Supply chain laws can change company culture, trade unionist says

European business and union leaders need to work together to foster sustainable international supply chains, write Petra Bolster-Damen, Piet Fortuin and Ingrid Thijssen. [Shutterstock | humphrey]

This article is part of our special report Just Transition.

The initiatives for due diligence in supply chains are seeing growing support for their potential to create a level playing field, but European worker representatives say the benefits of this legislation would not be limited to the workers at the start of the value chain.

In early October at the “Global Supply Chains – Global Responsibility” Conference, Germany’s Labour Minister Hubertus Heil (SPD), together with his conservative colleague Development Minister Gerd Müller (CSU), made the case for both German and European supply chain laws. 

Such legislation would require companies to “‘identify, prevent, mitigate and account for’ adverse corporate impacts on human rights and the environment,” according to the definition from a 2020 European Commission report.

“The time is absolutely ripe,” Müller said, while Heil appealed to the more reticent members of the country’s governing cabinet, including Economy Minister Peter Altmaier (CDU), to pass the legislation. “I expect the German government to come up with a supply chain law worthy of the name before the end of this legislative period,” he declared. 

Germany could then act as a pillar for European legislation, Heil continued, and these EU rules are already in the works. In April, Commissioner Didier Reynders announced that a draft of environmental and human rights due diligence legislation will come in 2021. 

German labour ministry ramps up pressure for supply chain law

Creating responsible global supply chains with fair wages and working conditions is a key theme for Germany’s labour ministry (BMAS) during the country’s EU Council Presidency. On Tuesday (6 October), Labour Minister Hubertus Heil (SPD) made the case for a national and eventually European framework.

Laws to create a ‘level playing field’

Some businesses claim that mandating due diligence throughout the entire supply chain is asking too much of companies and forcing them to take on the government’s responsibilities. 

“A practicable supply chain law…must not impose obligations on companies that even our federal government is unable to enforce in agreements with other countries,” a September statement from three prominent German business associations stated.

However, the legislation is seeing a growing base of support, including from prominent firms like Adidas and Daimler. These companies say that such rules would create a ‘level playing field,’ instead of the current arrangement which disadvantages more responsible firms. 

Trade unions and worker representatives have also been early supporters of these initiatives and see the potential for a more level playing field for workers. 

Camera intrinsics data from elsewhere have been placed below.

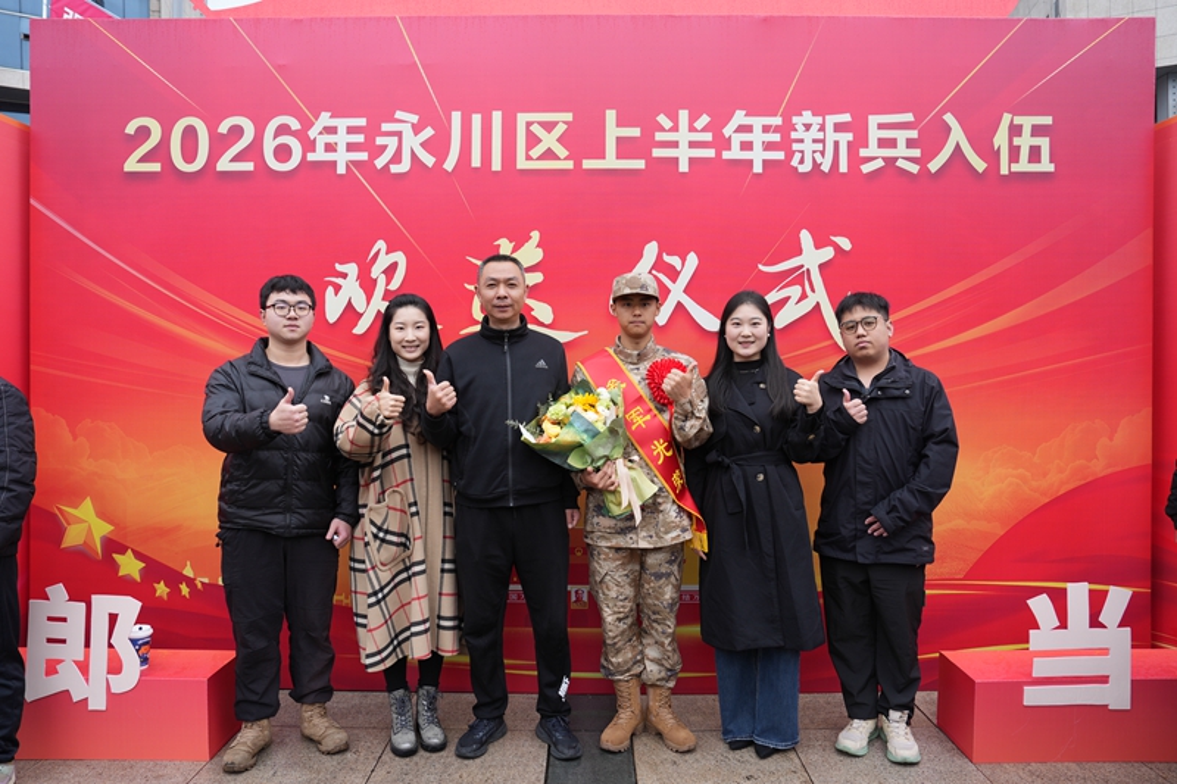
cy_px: 392
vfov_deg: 53.1
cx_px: 588
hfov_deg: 73.8
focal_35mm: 24
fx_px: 784
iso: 125
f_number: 4.5
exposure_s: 1/90
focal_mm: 24
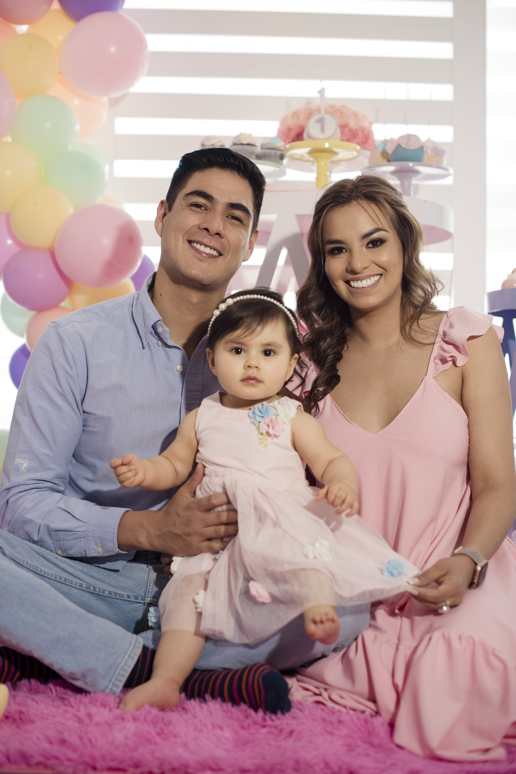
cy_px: 387
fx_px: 1074
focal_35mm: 50
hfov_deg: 27.0
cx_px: 258
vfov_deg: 39.6
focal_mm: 50
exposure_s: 1/200
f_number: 2.8
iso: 800
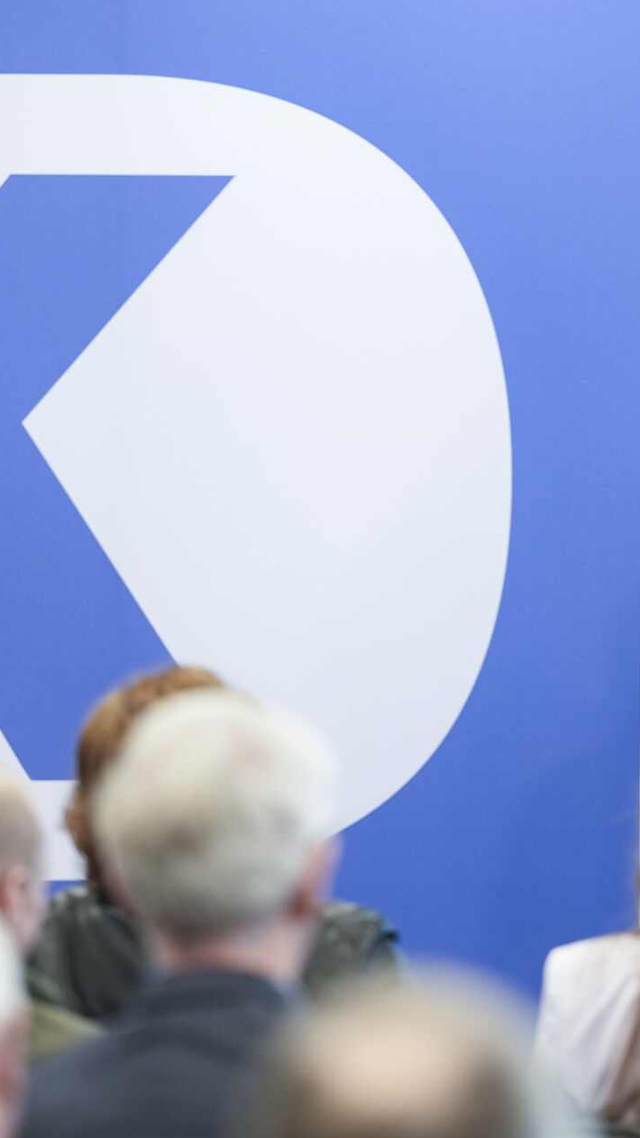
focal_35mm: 213
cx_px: 374
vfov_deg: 10.1
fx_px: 6427
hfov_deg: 5.7
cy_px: 569
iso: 1000
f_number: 1.8
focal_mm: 135
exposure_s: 1/200
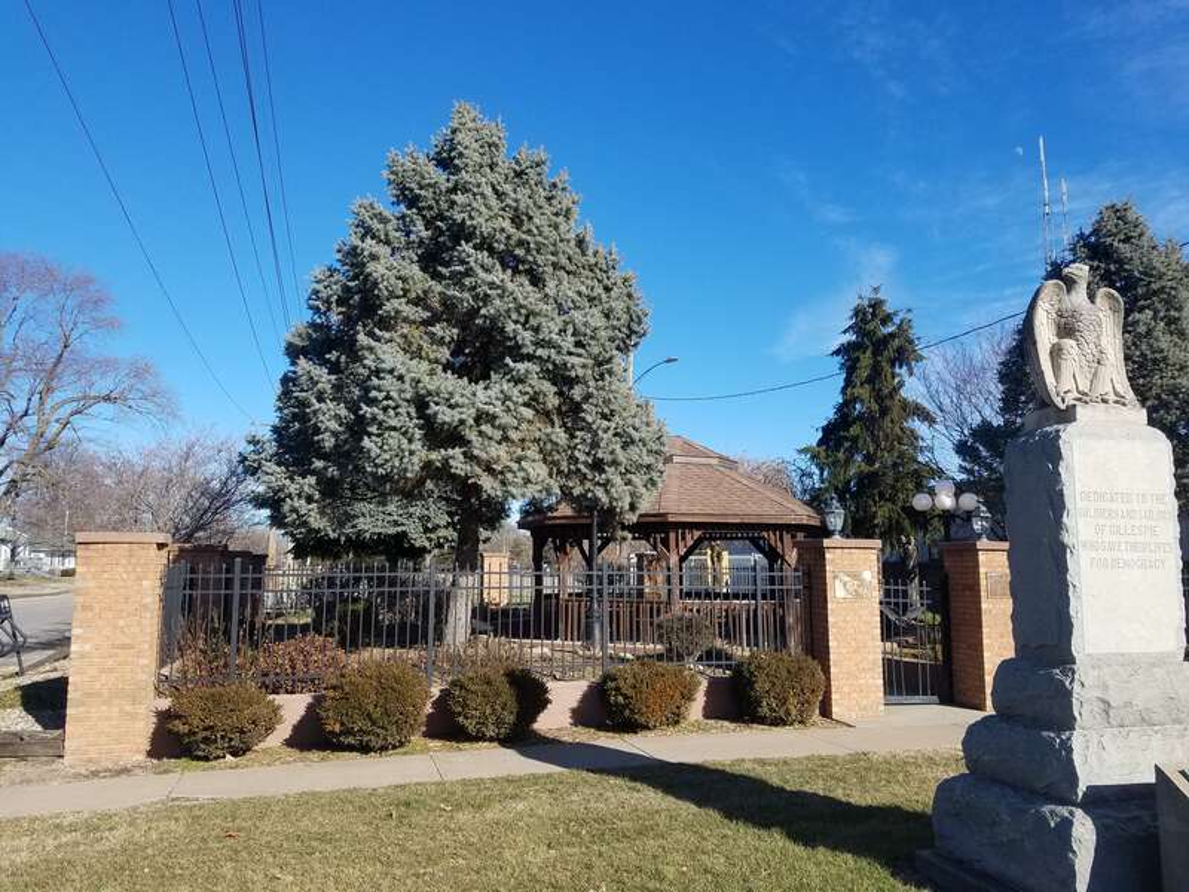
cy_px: 446
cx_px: 594
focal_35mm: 26
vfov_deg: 53.1
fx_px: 893
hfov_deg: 67.3
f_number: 1.7
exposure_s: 1/2192
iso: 50
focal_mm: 4.2
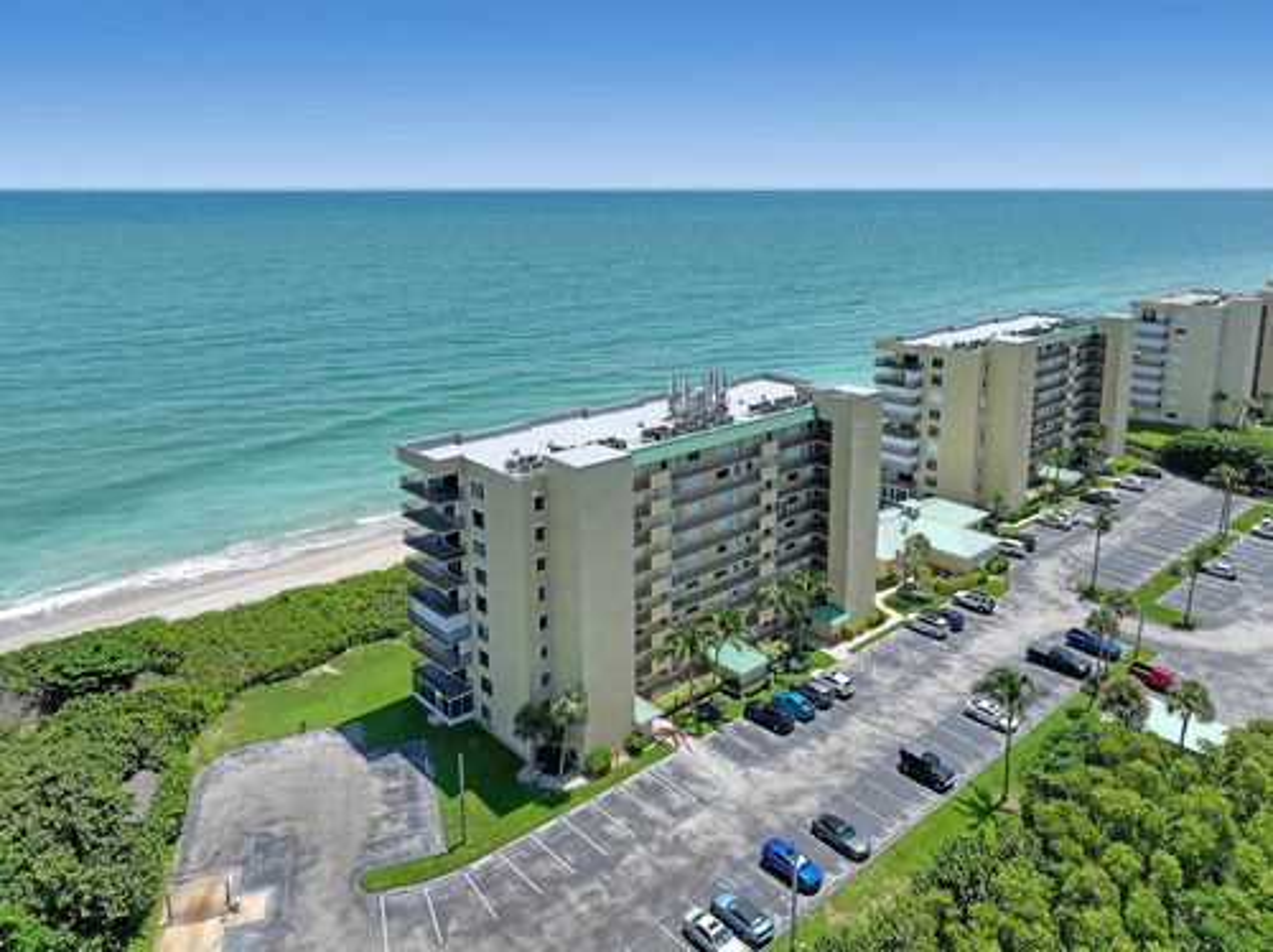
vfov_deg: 56.7
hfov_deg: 71.6
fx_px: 882
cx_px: 636
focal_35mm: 24
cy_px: 476
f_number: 2.8
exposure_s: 1/1000
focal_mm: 12.3
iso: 110
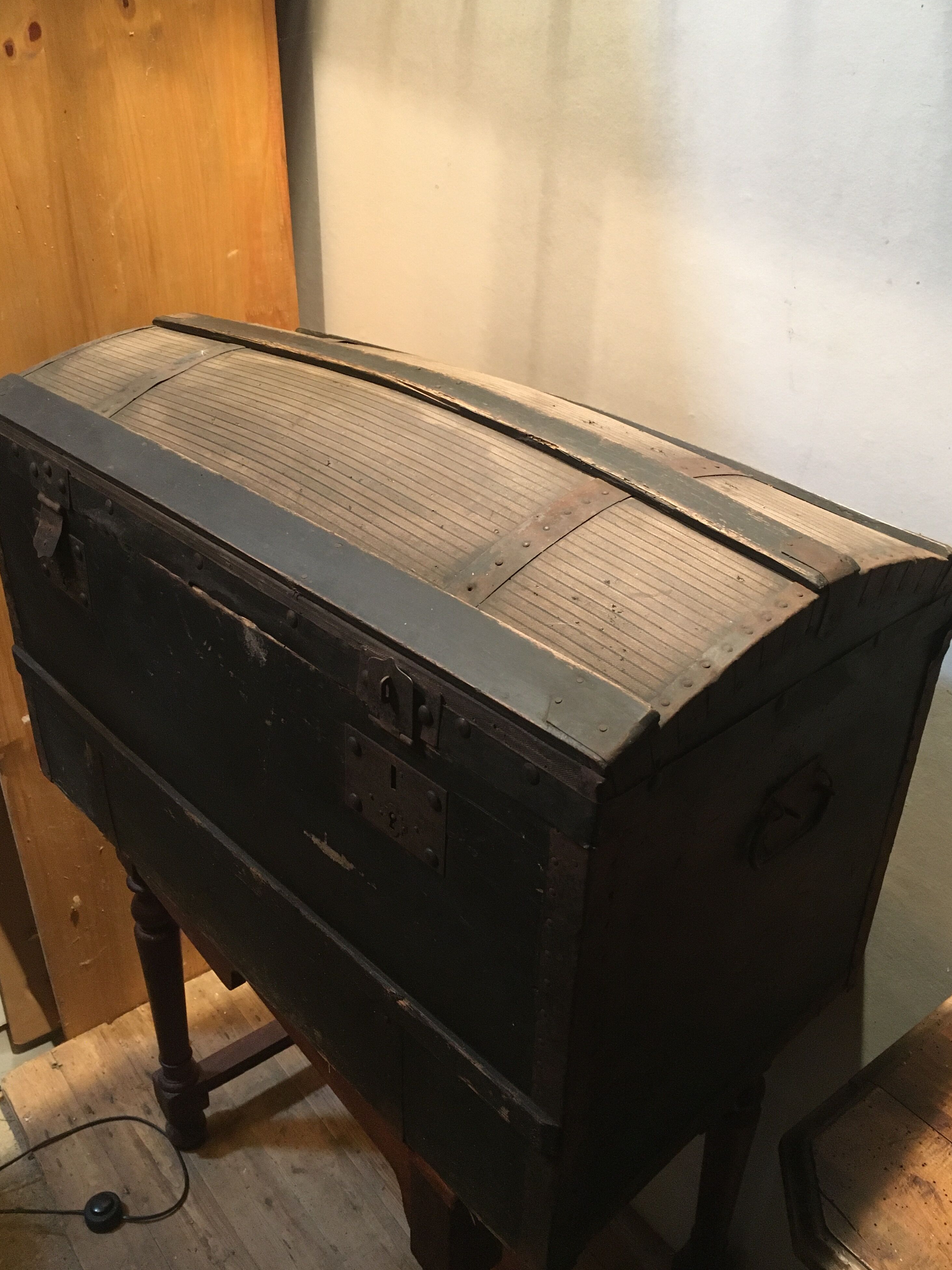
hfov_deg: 46.8
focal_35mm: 30
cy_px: 624
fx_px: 1100
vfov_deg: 60.0
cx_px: 482
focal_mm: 4.15
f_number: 2.2
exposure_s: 1/25
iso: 200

The new rules would “do a lot in securing a level playing field for workers, meaning legal certainty, respect of their rights inside and outside the European Union,” Isabelle Schömann, Confederal Secretary for the European Trade Union Confederation (ETUC), told EURACTIV. 

Some agreements between trade unions and multinational companies already exist, establishing minimum standards for working conditions, called Global Framework Agreements (GFAs). 

However, the voluntary nature of these agreements is a key drawback, Schömann said. “A mandatory due diligence act at the European level would create the sound basis on which every business can and should work,” she explained. 

New human rights laws in 2021, promises EU justice chief

The European Commission will propose new rules on mandatory human rights and environmental due diligence in EU companies’ global supply chain, the bloc’s justice commissioner has confirmed.

Beyond a level playing field

The impact of such rules would not stop at the creation of this level playing field. Schömann believes that due diligence laws are starting to change and expand how companies view their role in society “beyond profits and being competitive.” 

“It implies looking at the role of all the actors, other than just the investors” to include workers and worker representatives, she said. 

The potential for change is not hypothetical. In 2017, France became the first country to implement the so-called duty of care legislation (Devoir de vigilance). It made the largest French multinational companies criminally liable for human rights or environmental infractions in their supply chains. 

Even though it is still early, as the law has been relatively recently adopted and covers only a few very large businesses, Schömann said the French workers represented by ETUC have already seen changes. 

“Some businesses are starting to change their culture,” she said, adding that “they are becoming more responsible for the damage from their operations,” particularly when it comes to violations of labour rights like “not providing a safe and healthy workplace or abusing working time.” 

EU regulations could further expand these changes and give more voice to European workers in countries with poorer worker protection, Schömann believes. 

This is because it would limit a company’s ability to have two different standards for workers, depending upon where they work.

“You could not have the situation where you could comply with trade union rights in one place, while in third countries or certain places in the European Union, you would campaign against trade unions,” she explained.